まさにタイトル通りで、歴史状況、道具、絵画に描かれた書道の様子などから、専門的な説を言い切りで出してくる。書への愛情が強くにじむ1冊。

「漢委奴国王」の金印は紀元57年のもの。ということは中華の冊封体制の中で、この時期には漢文、漢語を十分理解して国際交渉まで出来ていたという事実を表している。

私の故郷の小学校区にあり昔よく遊んだ公民館はいま奴国の丘歴史公園、というものに変貌を遂げている。昔から遺跡発掘作業が行われ、教科書にも地名が乗る土地柄で、いまは奴国の中心地があったとされている。公園には歴史資料館やドーム状の建物があり、ドームでは弥生時代の甕棺(かめかん)の墓を発掘した状態で展示している。

公務員の父親が金印の寸法を測った、と言う話を小学生時、友人に聞かされるなど発見された福岡では何かと身近な存在。この金印は我が国で最も古い文字の記録らしい。

秦の始皇帝が中華世界を統一した紀元前200年ころから漢語が周辺地域にあふれ出し、その後仏教が伝来した日本では写経により識字率が上がっていった。やがて日本語の発音に漢語を合わせる方向となり、万葉仮名、さらには楷書、行書、草書と書体が移っていく中でついに平仮名が生まれ、和歌や女官であり女流作家であった人々、清少納言とか紫式部ですねー、によって和文というものが生まれていった。

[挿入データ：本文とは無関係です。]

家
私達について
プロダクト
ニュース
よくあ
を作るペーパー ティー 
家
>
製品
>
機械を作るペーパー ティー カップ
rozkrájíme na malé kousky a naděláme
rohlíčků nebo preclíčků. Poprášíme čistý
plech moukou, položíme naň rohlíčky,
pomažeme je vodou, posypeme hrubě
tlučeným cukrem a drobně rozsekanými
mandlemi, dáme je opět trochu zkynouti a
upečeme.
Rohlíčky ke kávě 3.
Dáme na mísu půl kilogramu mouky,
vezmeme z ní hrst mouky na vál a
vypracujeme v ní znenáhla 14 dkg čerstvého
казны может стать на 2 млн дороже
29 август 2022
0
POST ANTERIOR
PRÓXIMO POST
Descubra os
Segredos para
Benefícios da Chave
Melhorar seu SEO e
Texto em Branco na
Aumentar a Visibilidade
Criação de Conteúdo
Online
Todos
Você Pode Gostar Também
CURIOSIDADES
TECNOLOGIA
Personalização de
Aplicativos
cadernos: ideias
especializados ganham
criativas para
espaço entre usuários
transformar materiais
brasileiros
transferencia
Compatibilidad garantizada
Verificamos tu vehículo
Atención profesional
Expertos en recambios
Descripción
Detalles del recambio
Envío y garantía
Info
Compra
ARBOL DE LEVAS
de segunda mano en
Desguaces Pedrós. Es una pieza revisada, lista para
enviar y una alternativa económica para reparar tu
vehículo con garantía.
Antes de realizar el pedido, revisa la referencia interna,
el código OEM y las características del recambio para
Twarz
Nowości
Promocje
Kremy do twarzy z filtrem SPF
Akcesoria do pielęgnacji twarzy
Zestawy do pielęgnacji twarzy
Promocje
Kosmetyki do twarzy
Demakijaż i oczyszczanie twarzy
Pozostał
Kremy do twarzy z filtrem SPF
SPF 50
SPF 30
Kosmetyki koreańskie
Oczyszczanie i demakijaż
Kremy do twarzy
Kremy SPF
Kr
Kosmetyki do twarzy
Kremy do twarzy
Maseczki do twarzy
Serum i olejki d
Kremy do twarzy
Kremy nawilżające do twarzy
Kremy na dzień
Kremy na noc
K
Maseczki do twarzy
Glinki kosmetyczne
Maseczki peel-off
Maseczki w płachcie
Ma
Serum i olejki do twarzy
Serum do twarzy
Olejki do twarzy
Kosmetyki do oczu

菅原道真が遣唐使を廃止したのは、唐が滅亡の危機に瀕していたこと、渡海の危険に加え、自国の文字が多様化し、もはや言語的に得るものはないと判断したから、というニュアンスもあったのだとか。

元の台頭により滅ぼされた宋の知識人たちが日本に大挙亡命し、これにより当時宋のトレンドだった禅宗が大々的に取り入れられることになった、という説はストンと落ちた。禅宗は位置付けや歴史がもうひとつ分からない。見えないところの霧が晴れた気分である。

三筆は空海、嵯峨天皇、橘逸勢、三蹟は小野道風、藤原佐理、藤原行成。柿本人麻呂や空海、小野道風らの書の特徴とその役割などは興味深い。書道とくれば奈良の大仏を造らせた聖武天皇の妻・光明皇后の「楽毅論」はやはり出て来ている。相変わらずゴツゴツした字だとちょっと微笑。

自分は習字を1年間やっただけ。でもどこか墨を使う書道は好きで、中学でも高校でも必修クラブは書道部、選択芸術も書道だった。書はこうして何年かに1度知識を整理し刺激を与える。今回は出てこなかったが良寛の書は人気が高く、その秘密を再認識したいと思ってたりする。

やはり書は面白い。また関連本を読もうと思う。